Looking at the entries below, state how many lines contain the word "prise". Give the number alone.

** Opening Working data block **

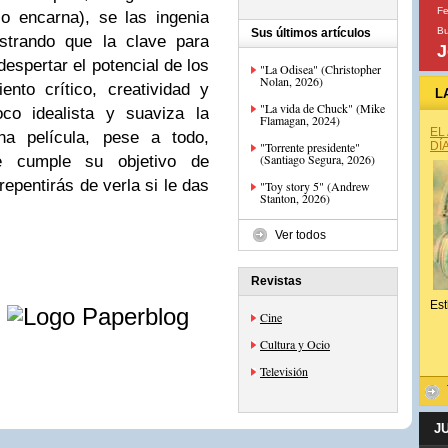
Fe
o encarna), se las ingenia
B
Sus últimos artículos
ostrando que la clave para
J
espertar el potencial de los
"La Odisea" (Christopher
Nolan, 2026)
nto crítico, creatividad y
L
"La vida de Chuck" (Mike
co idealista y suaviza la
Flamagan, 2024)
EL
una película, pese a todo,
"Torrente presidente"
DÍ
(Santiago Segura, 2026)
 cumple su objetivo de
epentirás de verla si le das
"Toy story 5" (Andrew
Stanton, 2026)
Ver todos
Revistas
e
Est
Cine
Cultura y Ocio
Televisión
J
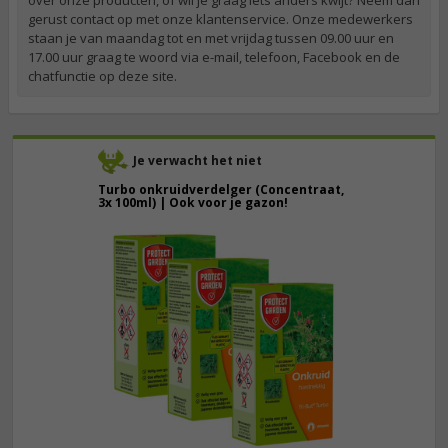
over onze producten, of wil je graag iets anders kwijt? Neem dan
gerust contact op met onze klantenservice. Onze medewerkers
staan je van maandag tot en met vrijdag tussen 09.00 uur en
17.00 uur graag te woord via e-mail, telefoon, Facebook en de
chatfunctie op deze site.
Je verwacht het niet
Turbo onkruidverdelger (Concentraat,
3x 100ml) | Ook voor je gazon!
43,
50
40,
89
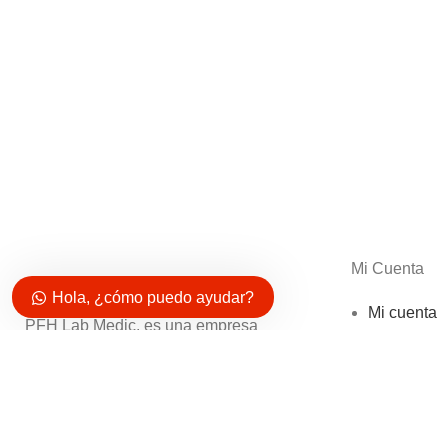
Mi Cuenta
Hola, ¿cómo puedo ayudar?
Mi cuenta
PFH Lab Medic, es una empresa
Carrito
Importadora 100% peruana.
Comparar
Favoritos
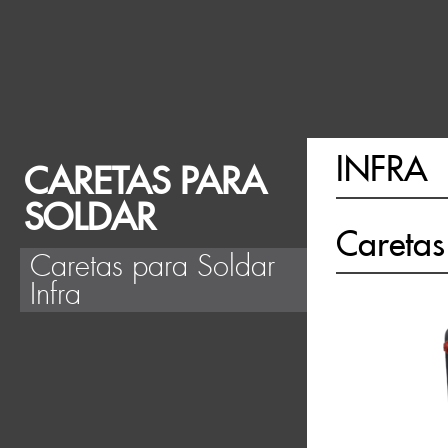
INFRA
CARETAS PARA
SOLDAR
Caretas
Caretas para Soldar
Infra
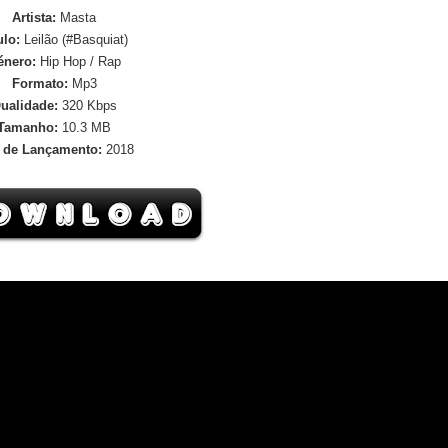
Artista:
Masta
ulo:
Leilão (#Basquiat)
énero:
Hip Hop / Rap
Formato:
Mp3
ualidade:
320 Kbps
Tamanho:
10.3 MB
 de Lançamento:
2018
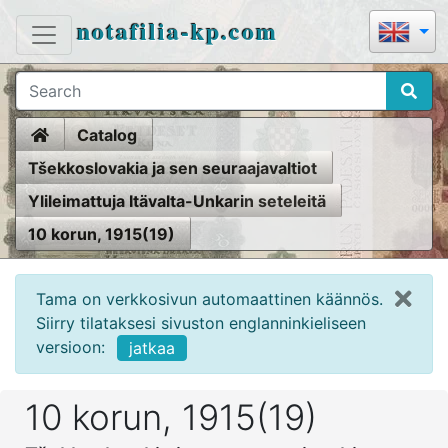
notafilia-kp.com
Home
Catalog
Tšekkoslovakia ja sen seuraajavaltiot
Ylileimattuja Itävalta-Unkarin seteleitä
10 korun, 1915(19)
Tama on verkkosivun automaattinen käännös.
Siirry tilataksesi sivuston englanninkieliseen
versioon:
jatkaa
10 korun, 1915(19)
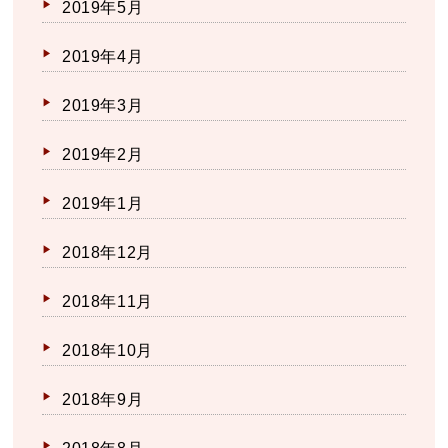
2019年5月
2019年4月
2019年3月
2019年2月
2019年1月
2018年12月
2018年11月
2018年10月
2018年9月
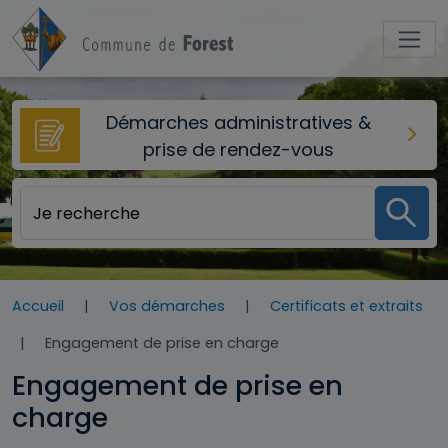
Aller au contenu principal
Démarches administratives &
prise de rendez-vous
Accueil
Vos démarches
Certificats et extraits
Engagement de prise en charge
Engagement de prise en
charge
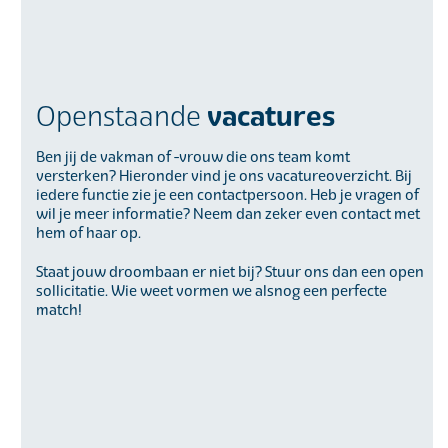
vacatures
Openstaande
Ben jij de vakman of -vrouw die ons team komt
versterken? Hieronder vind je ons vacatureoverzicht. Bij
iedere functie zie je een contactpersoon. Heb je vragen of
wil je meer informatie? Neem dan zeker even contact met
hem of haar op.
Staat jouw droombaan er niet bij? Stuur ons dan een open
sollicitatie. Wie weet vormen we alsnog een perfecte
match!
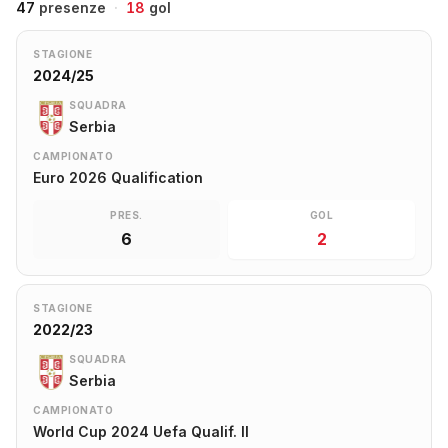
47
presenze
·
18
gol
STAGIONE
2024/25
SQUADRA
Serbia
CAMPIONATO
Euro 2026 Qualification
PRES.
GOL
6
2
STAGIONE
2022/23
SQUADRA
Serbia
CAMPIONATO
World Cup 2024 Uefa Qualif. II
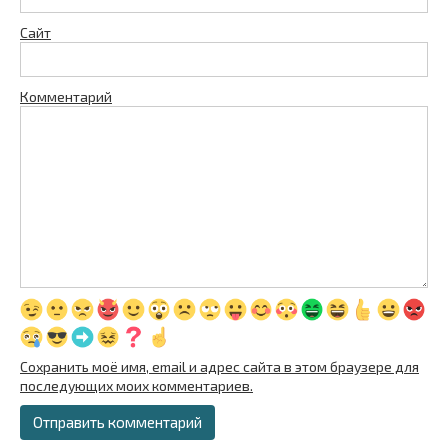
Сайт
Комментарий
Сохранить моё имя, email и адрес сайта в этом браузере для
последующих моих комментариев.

** Closing Working data block **
** Opening Working data block **

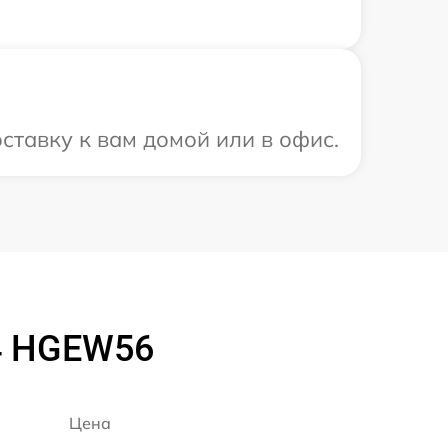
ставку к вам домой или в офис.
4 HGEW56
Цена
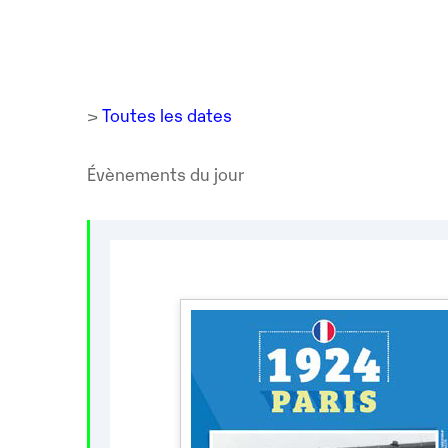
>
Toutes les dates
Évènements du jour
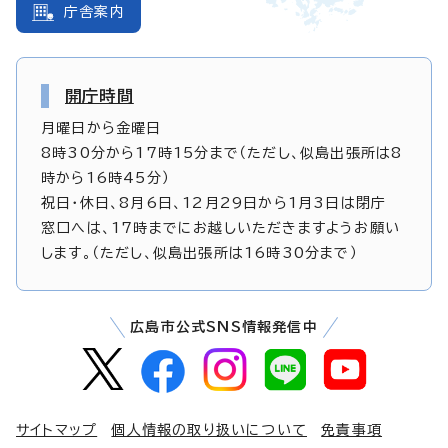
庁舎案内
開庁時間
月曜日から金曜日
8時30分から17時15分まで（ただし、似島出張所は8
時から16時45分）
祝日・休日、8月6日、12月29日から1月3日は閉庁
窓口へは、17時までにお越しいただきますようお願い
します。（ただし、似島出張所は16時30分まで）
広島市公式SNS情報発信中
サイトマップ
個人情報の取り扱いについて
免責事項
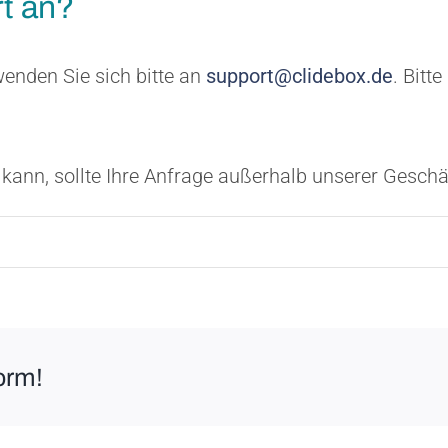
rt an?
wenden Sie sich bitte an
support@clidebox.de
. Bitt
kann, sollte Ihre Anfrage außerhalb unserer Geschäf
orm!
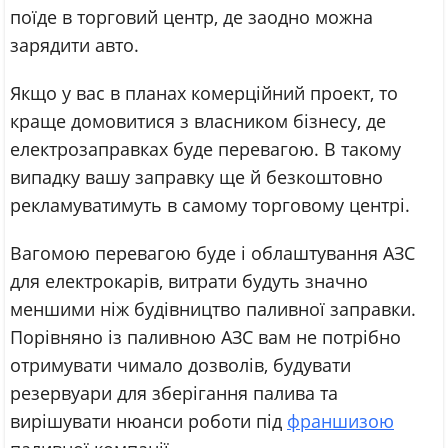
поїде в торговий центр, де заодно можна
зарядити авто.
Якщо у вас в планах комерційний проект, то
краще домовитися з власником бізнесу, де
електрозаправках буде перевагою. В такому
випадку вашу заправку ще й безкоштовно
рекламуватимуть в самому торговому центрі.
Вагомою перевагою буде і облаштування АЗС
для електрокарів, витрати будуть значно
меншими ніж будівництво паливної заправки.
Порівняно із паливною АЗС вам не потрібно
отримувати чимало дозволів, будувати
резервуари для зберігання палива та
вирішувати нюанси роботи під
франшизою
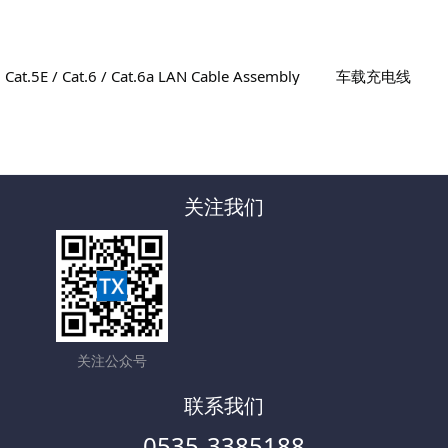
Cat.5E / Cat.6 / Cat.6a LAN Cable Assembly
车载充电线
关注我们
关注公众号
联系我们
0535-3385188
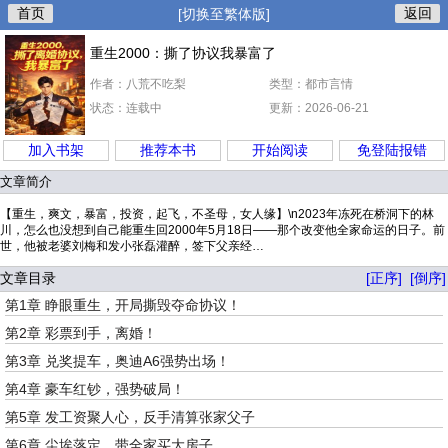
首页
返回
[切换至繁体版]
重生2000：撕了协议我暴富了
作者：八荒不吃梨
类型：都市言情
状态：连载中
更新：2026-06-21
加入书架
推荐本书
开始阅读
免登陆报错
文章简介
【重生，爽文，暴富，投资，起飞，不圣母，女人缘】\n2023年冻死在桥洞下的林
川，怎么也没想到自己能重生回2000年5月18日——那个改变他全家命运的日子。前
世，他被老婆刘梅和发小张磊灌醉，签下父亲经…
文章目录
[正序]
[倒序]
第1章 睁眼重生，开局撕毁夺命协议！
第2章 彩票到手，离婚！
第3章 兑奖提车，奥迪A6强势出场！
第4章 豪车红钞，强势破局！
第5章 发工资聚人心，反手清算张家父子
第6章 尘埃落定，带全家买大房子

** Closing Working data block **

> Task output:
3